■ **Problem**
Exactly reproduce each of the entries shown below.
(Data excerpts begins)
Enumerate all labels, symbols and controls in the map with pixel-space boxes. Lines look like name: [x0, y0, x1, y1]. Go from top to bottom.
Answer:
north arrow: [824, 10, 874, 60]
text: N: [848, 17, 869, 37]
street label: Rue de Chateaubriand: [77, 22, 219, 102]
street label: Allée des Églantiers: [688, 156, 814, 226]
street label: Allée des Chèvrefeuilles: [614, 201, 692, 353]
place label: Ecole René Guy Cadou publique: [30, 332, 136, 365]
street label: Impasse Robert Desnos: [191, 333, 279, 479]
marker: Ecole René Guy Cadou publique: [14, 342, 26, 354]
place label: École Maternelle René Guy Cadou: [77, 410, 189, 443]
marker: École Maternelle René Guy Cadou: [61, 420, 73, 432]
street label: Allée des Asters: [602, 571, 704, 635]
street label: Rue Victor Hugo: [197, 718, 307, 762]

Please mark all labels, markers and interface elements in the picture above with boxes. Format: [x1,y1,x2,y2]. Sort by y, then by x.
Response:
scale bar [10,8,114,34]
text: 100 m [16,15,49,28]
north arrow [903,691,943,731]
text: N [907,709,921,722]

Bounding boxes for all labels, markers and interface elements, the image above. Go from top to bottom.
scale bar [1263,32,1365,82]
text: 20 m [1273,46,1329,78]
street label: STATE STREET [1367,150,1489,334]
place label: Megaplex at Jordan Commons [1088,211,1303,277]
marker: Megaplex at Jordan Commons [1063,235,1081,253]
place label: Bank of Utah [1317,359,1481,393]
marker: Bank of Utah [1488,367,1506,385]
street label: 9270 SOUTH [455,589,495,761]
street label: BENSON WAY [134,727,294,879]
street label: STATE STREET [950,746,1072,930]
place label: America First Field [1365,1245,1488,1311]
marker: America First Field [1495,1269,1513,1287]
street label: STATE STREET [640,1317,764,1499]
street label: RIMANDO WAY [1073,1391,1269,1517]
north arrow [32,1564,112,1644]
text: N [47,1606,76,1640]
(Data excerpts ends)
■ **Task output**
Enumerate all labels, symbols and controls in the map with pixel-space boxes. Lines look like name: [x0, y0, x1, y1]. Go from top to bottom.
Answer:
north arrow: [824, 10, 874, 60]
text: N: [848, 17, 869, 37]
street label: Rue de Chateaubriand: [77, 22, 219, 102]
street label: Allée des Églantiers: [688, 156, 814, 226]
street label: Allée des Chèvrefeuilles: [614, 201, 692, 353]
place label: Ecole René Guy Cadou publique: [30, 332, 136, 365]
street label: Impasse Robert Desnos: [191, 333, 279, 479]
marker: Ecole René Guy Cadou publique: [14, 342, 26, 354]
place label: École Maternelle René Guy Cadou: [77, 410, 189, 443]
marker: École Maternelle René Guy Cadou: [61, 420, 73, 432]
street label: Allée des Asters: [602, 571, 704, 635]
street label: Rue Victor Hugo: [197, 718, 307, 762]

Please mark all labels, markers and interface elements in the picture above with boxes. Format: [x1,y1,x2,y2]. Sort by y, then by x.
Response:
scale bar [10,8,114,34]
text: 100 m [16,15,49,28]
north arrow [903,691,943,731]
text: N [907,709,921,722]

Bounding boxes for all labels, markers and interface elements, the image above. Go from top to bottom.
scale bar [1263,32,1365,82]
text: 20 m [1273,46,1329,78]
street label: STATE STREET [1367,150,1489,334]
place label: Megaplex at Jordan Commons [1088,211,1303,277]
marker: Megaplex at Jordan Commons [1063,235,1081,253]
place label: Bank of Utah [1317,359,1481,393]
marker: Bank of Utah [1488,367,1506,385]
street label: 9270 SOUTH [455,589,495,761]
street label: BENSON WAY [134,727,294,879]
street label: STATE STREET [950,746,1072,930]
place label: America First Field [1365,1245,1488,1311]
marker: America First Field [1495,1269,1513,1287]
street label: STATE STREET [640,1317,764,1499]
street label: RIMANDO WAY [1073,1391,1269,1517]
north arrow [32,1564,112,1644]
text: N [47,1606,76,1640]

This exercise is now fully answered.